Oh Honey, That’s Not Love

Love is one of the easiest and hardest feelings we have. Easy in the way that when you feel it, you feel it hard. We all feel it differently, however, when you feel it, you know. Hard, in the sense that it can be one of the hardest feelings to navigate. Don’t worry, I am here to help. You’re probably asking, how does this chick know anything about love? Well, I can answer that for you. I have had love and lost it. I have also had lust and I know how that can mess up your life. So, I suggest learning from my mistakes or pay for the extra trips to the therapist.

Before we dive into what is love, let’s start by canceling out what is not love. Abuse is not love, PERIOD! Physical, emotional, psychological, and mental abuse is not love. When someone puts their hands on you and hurts you that is called abuse. There is no love in that. That person will tell you one of these phrases “I’m sorry”, “It will never happen again”, or “You just make me so mad.” That is not love. When someone plays mind games with you and tells you any of these phrases; “Your worthless”, “You suck”, or “You are so stupid”. That’s not love. When you’re being told one of these phrases; “You can’t live without me”, “I will hurt myself if you leave”, or “I own you”. Honey, listen! That’s not love. I know I hit some nerves with those examples, however, it is important to know that is not how you are supposed to be treated and sure not how you are supposed to show love.

You’re probably asking yourself, well, then what is love supposed to look like? I got that answer for you. Love does not have a specific look. However, it is a feeling that makes your whole body feel elevated. While love makes you feel as if you can float, do not confuse it with lust. I got a lot to talk about when it comes to lust. We will touch the surface in this article, but I got you in the next issue. That is a whole different type of beast. Back to love. Love makes you feel like the goofiest, silliest, and most nervous version of yourself. While that might make you say, yuck, it is a beautiful feeling. Allowing yourself the ability to accept and give love, will allow you to see yourself in a different light. You feel as if you can do anything, and you want to do anything for that person.
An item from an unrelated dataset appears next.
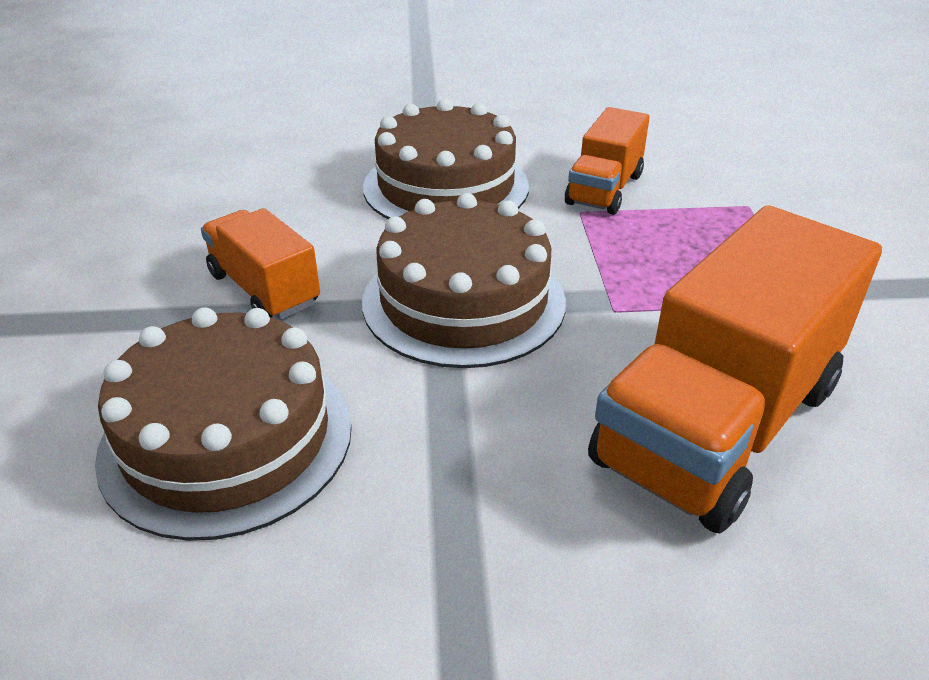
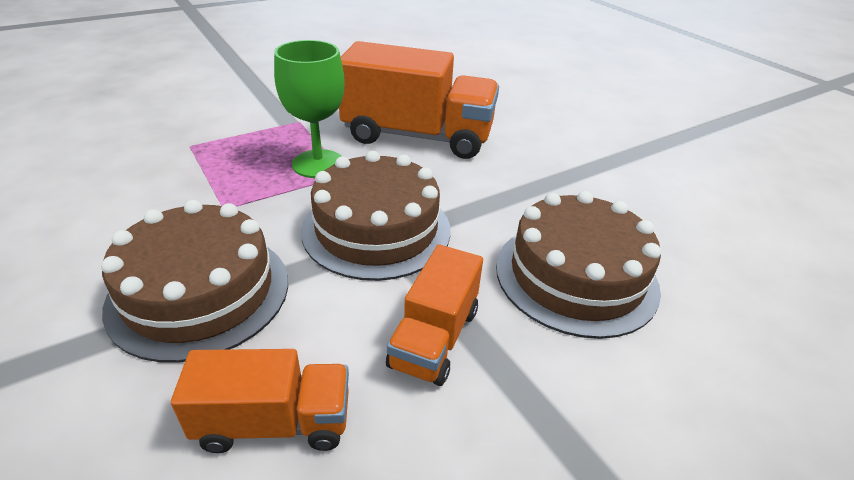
camera: 120 degrees left, 0 degrees up
(604, 189) = (180, 204): orange truck -> orange truck (274, 422)
(655, 292) = (318, 164): none -> green goblet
You will give your most and your last just to see the person you love smile. It’s all about being vulnerable. Humans naturally do not like being vulnerable. Why? Because being vulnerable is not easy at all. Matter a of fact, it is brave. Allowing yourself to fall in love is true bravery of the heart.

Since we mentioned lust, let’s quickly discuss how lust is not love. Unfortunately, lust and love are commonly mixed up. I’m not going to lie, lust feels amazing. You get those same butterfly feelings that love gives you, however, lust does not last. A great desire for someone will keep things interesting for a while. However, lust is short-term, and you cannot base a whole relationship on it. Have you ever heard someone say, “I lust you” and if you have, did it feel good? I got you on that, NO! Probably in a hot passionate moment, it might have felt alright. But let me hit you with this; that dream person is looking into your eyes and they tell you “I love you” for the first time. Tell me, that doesn’t take your breath away. I know it has worked for me.

While falling in love with someone else can be magical, the first person you must fall in love with is yourself. You need to have that butterfly feeling for yourself. There’s only one you and you deserve the best form of you. I want to part ways on this tip. Love is hard and it takes some real hard work to keep it going. However, that hard work can be the best feeling you have ever felt. Show yourself the best version of yourself and pay attention to the people you invest your heart into. Love may be hard, but it’s clear to see with the right tools.